One could argue that the ecosystems surrounding LLMs (the software developers, businesspeople, customers, etc.) can detect and move towards “better”, but the LLMs themselves cannot. This would mean that LLMs could possibly get progressively better over time at predicting the right tokens to be useful by people in the ecosystem, but the moment they stop being useful in the ecosystem we’d stop paying for them and nobody would run them. Or we’d only really use them in specific, niche circumstances where they could reliably predict the right tokens.
The promise of “agents” is DOA
The idea that a robotic/computational “agent” will eventually know and tend to your needs before you do is utter nonsense. Even more so if they leverage token predictors under the hood, as probabilistic failures compound in a multiplicative and potentially exponential ways.4
Even if machines could detect “better”, they certainly would not be able to detect better on your behalf. We humans can’t even detect better on behalf of other humans, which is why even in healthy, long-term relationships and friendships we still need to communicate about what we need and want. We can only really detect “better” on behalf of ourselves, and even then we often struggle. What hubris to think that we could automate a process that we ourselves can’t even understand or execute manually!
If we built machines that could detect “better” for themselves, we would most likely end up with Skynet. Doesn’t seem to me like a risk worth taking, especially in light of all the other problems humanity faces right now.
This doesn’t even begin to cover the security and privacy concerns introduced by modern agents being pushed progressively lower down in the stack to the OS level. As if gaining more “context” by spying on your every move will somehow allow an agent to detect your intentions, needs and ultimately detect “better” on your behalf. This is, in my opinion, probably a combination of magical thinking, enormous stupidity5 when it comes to security, and possibly even a ruse to trick people into allowing themselves to be spied on to an even greater degree than they already are.

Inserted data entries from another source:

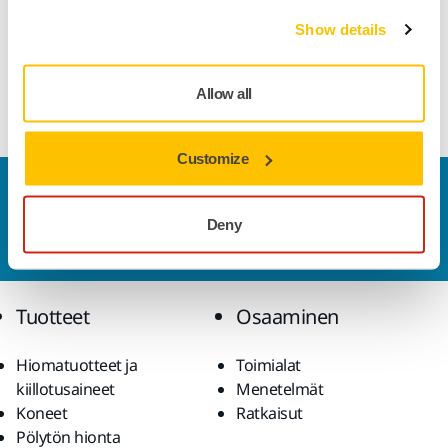
Lataukset
Show details
Mirka Paint Cup System (PCS) kertakäyttöastian kansi, 180-
Allow all
850ml, suodatin 190µm
Customize
Ota yhteyttä
Haluatko tietää lisää?
Ota yhteyttä
ja asiantunteva
Deny
tiimimme vastaa kaikkiin kysymyksiisi.
Tuotteet
Osaaminen
Hiomatuotteet ja
Toimialat
kiillotusaineet
Menetelmät
Koneet
Ratkaisut
Pölytön hionta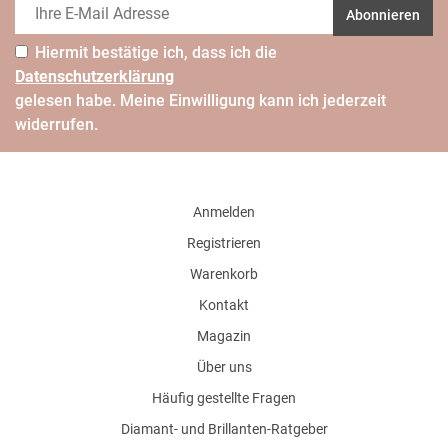
Abonnieren
Hiermit bestätige ich, dass ich die
Daten­schutz­erklärung
gelesen habe. Meine Einwilligung kann ich jederzeit
widerrufen.
Anmelden
Registrieren
Warenkorb
Kontakt
Magazin
Über uns
Häufig gestellte Fragen
Diamant- und Brillanten-Ratgeber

Security and privacy implications of “agent” integration
I’ll leave the more detailed discussion of the security and privacy implications of attempting to integrate agents into the OS layer to the vastly more knowledgeable folks at Signal.
Why spend a few hours every week/month doing something that you can spend weeks failing to automate, right? /s
My current aim with my personal finances is to try out k-nn to facilitate mapping of transactions (descriptions and amounts) to accounts. Still very much a WIP, as I’m still working on figuring out the right embedding process.
This perspective is heavily influenced by Robert Pirsig’s Zen and the Art of Motorcycle Maintenance.
As an example, let’s say an LLM is correct 95% of the time (0.95) in predicting the “right” tokens to drive tools that power an “agent” to accomplish what you’ve asked of it. Each step the agent has to take therefore has a probability of being 95% correct. For a task that takes 2 steps, that’s a probability of 0.95^2 = 0.9025 (90.25%) that the agent will get the task right. For a task that takes 30 steps, we get 0.95^30 = 0.2146 (21.46%). Even if the LLMs were right 99% of the time, a 30-step task would only have a probability of about 74% of having been done correctly.
I use Krishnamurti’s definition of “stupidity” to mean “wrong values”.